Toyota and Lexus were also unable to escape declines last month. Their wider manufacturing group posted a 14.3% slump, with 61,572 deliveries. The OEM represented 7.7% of overall volumes, down 0.9pp year on year.

Suzuki faced a 14.6% delivery drop to 10,876 units, as its share slipped from 1.5% to 1.4%. Nissan suffered a 16.2% drop to 14,399 units, as its share fell by 0.3pp to 1.8%.

Meanwhile, Volvo Cars suffered a 13.6% drop to 15,877 units. Yet its market share fell by only 0.2pp to 2%. Jaguar Land Rover (JLR) felt a 12.5% decline in January. However, its total was based on lower volumes relative to other OEMs. Its hold on the new-car market went from 0.6% to 0.5%.

Deliveries of Land Rover models decreased by 9.1% year-on-year, but the group’s poor performance was mostly due to Jaguar. According to ACEA, the brand recorded no sales in January. The marque’s first model since its polarising rebrand in 2024 is expected to be revealed this year, ABC News reported.

VW’s stagnant EU sales

VW Group faced a 3.7% sales decline in January to 219,708 units. Despite this, the OEM continued to lead Europe’s new-car market, with a 27.5% share, up 0.1pp year on year.

The drop was softened by Skoda’s 10.7% uptick to 57,619 deliveries during the month. However, this was not enough to make up for significant losses endured by the VW brand and Cupra. The group’s namesake saw sales fall by 10.6% to 85,841 units, while Cupra endured an 11.6% slump to 15,746 sales.

The latter’s Tavascan model has been exempted from EU import duties, in line with an accepted minimum import price. It was the first car to be approved following the publication of the European Commission’s guidelines.

Audi and SEAT did not help matters, with 1.9% and 1.5% declines, respectively. However, it was Porsche that felt the biggest drop in the VW Group. The premium carmaker recorded a 14.6% slide on a relatively lower total of 5,285 deliveries.

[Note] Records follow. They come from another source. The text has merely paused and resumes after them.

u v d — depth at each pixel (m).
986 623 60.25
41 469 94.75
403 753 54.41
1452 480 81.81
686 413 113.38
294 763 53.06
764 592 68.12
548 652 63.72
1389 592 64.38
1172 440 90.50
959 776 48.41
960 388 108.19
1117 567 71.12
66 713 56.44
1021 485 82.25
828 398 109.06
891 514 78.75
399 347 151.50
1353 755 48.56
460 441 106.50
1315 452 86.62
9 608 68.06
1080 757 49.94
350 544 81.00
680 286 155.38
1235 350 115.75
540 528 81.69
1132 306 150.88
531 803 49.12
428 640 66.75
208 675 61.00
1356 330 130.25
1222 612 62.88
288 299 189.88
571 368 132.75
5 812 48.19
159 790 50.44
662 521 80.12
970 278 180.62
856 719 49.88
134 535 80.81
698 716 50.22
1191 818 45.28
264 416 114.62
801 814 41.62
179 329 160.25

BMW Group saw sales slip by 3.3% last month. Its 53,456-unit total translates to a 6.7% market share. The group’s namesake brand alone suffered a 6.4% fall to 45,031 deliveries. Meanwhile, Mini enjoyed a 17.4% surge in volumes, albeit on a smaller 8,425-unit total.

Tesla saw a minimal drop in January. The electric-only brand posted a 1.6% decline to 7,187 deliveries, as its 0.9% share remained stable from January 2025. Additionally, SAIC Motor had an even smaller drop of 0.8%, with 13,790 units and a 1.7% share.